::: TASK DATA
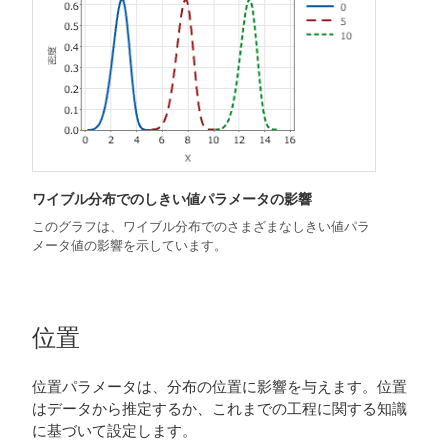
ワイブル分布でのしきい値パラメータの影響
このグラフは、ワイブル分布でのさまざまなしきい値パラ
メータ値の影響を示しています。
位置
位置パラメータは、分布の位置に影響を与えます。位置
はデータから推定するか、これまでの工程に関する知識
に基づいて設定します。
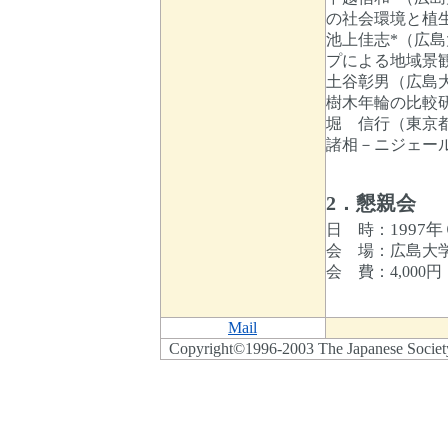
の社会環境と植
池上佳志*（広
プによる地域景
土谷彰男（広島
樹木年輪の比較
堀 信行（東京
諸相－ニジェー
2．懇親会
1997
日 時：
会 場：広島大
会 費：4,000円
Mail
Copyright©1996-2003 The Japanese Society f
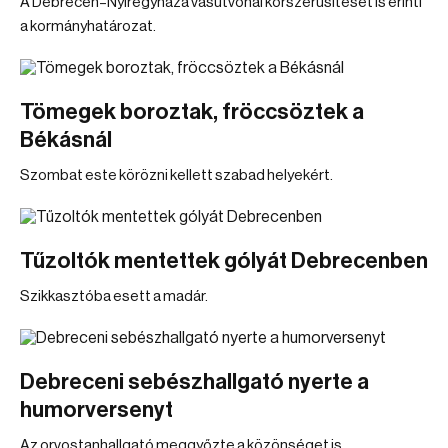
A Debrecen–Nyíregyháza vasútvonal korszerűsítését is érinti
a kormányhatározat.
Tömegek boroztak, fröccsöztek a
Békásnál
Szombat este körözni kellett szabad helyekért.
Tűzoltók mentettek gólyát Debrecenben
Szikkasztóba esett a madár.
Debreceni sebészhallgató nyerte a
humorversenyt
Az orvostanhallgató meggyőzte a közönséget is.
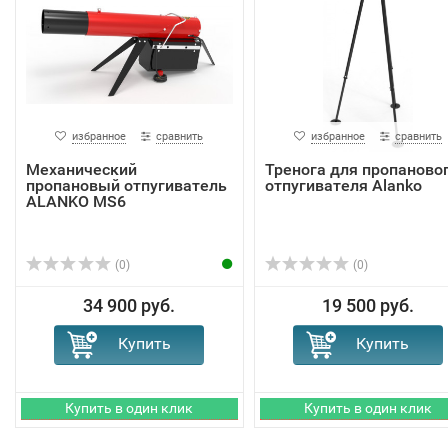
избранное
сравнить
избранное
сравнить
Механический
Тренога для пропаново
пропановый отпугиватель
отпугивателя Alanko
ALANKO MS6
(0)
(0)
34 900 руб.
19 500 руб.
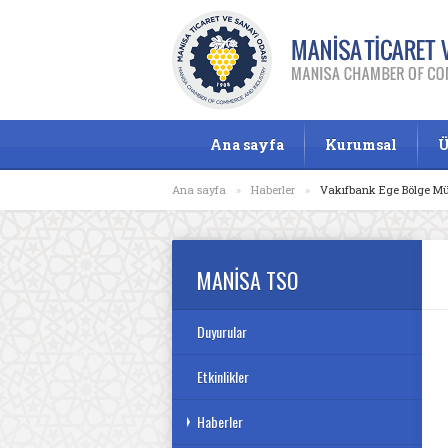
Ana sayfa
Kurumsal
Ü
Ana sayfa
»
Haberler
»
Vakıfbank Ege Bölge M
MANİSA TSO
Duyurular
Etkinlikler
Haberler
::::::
» **EXERCISE**:
Give back the data exactly. Skip any images.

» **ANSWER TO THE EXERCISE**:
ワイブル分布でのしきい値パラメータの影響
このグラフは、ワイブル分布でのさまざまなしきい値パラ
メータ値の影響を示しています。
位置
位置パラメータは、分布の位置に影響を与えます。位置
はデータから推定するか、これまでの工程に関する知識
に基づいて設定します。
の社会環境と植
池上佳志*（広
プによる地域景
土谷彰男（広島
樹木年輪の比較
堀 信行（東京
諸相－ニジェー
2．懇親会
1997
日 時：
会 場：広島大
会 費：4,000円
Mail
Copyright©1996-2003 The Japanese Society f
A Debrecen–Nyíregyháza vasútvonal korszerűsítését is érinti
a kormányhatározat.
Tömegek boroztak, fröccsöztek a
Békásnál
Szombat este körözni kellett szabad helyekért.
Tűzoltók mentettek gólyát Debrecenben
Szikkasztóba esett a madár.
Debreceni sebészhallgató nyerte a
humorversenyt
Az orvostanhallgató meggyőzte a közönséget is.
избранное
сравнить
избранное
сравнить
Механический
Тренога для пропаново
пропановый отпугиватель
отпугивателя Alanko
ALANKO MS6
(0)
(0)
34 900 руб.
19 500 руб.
Ana sayfa
Kurumsal
Ü
Ana sayfa
»
Haberler
»
Vakıfbank Ege Bölge M
MANİSA TSO
Duyurular
Etkinlikler
Haberler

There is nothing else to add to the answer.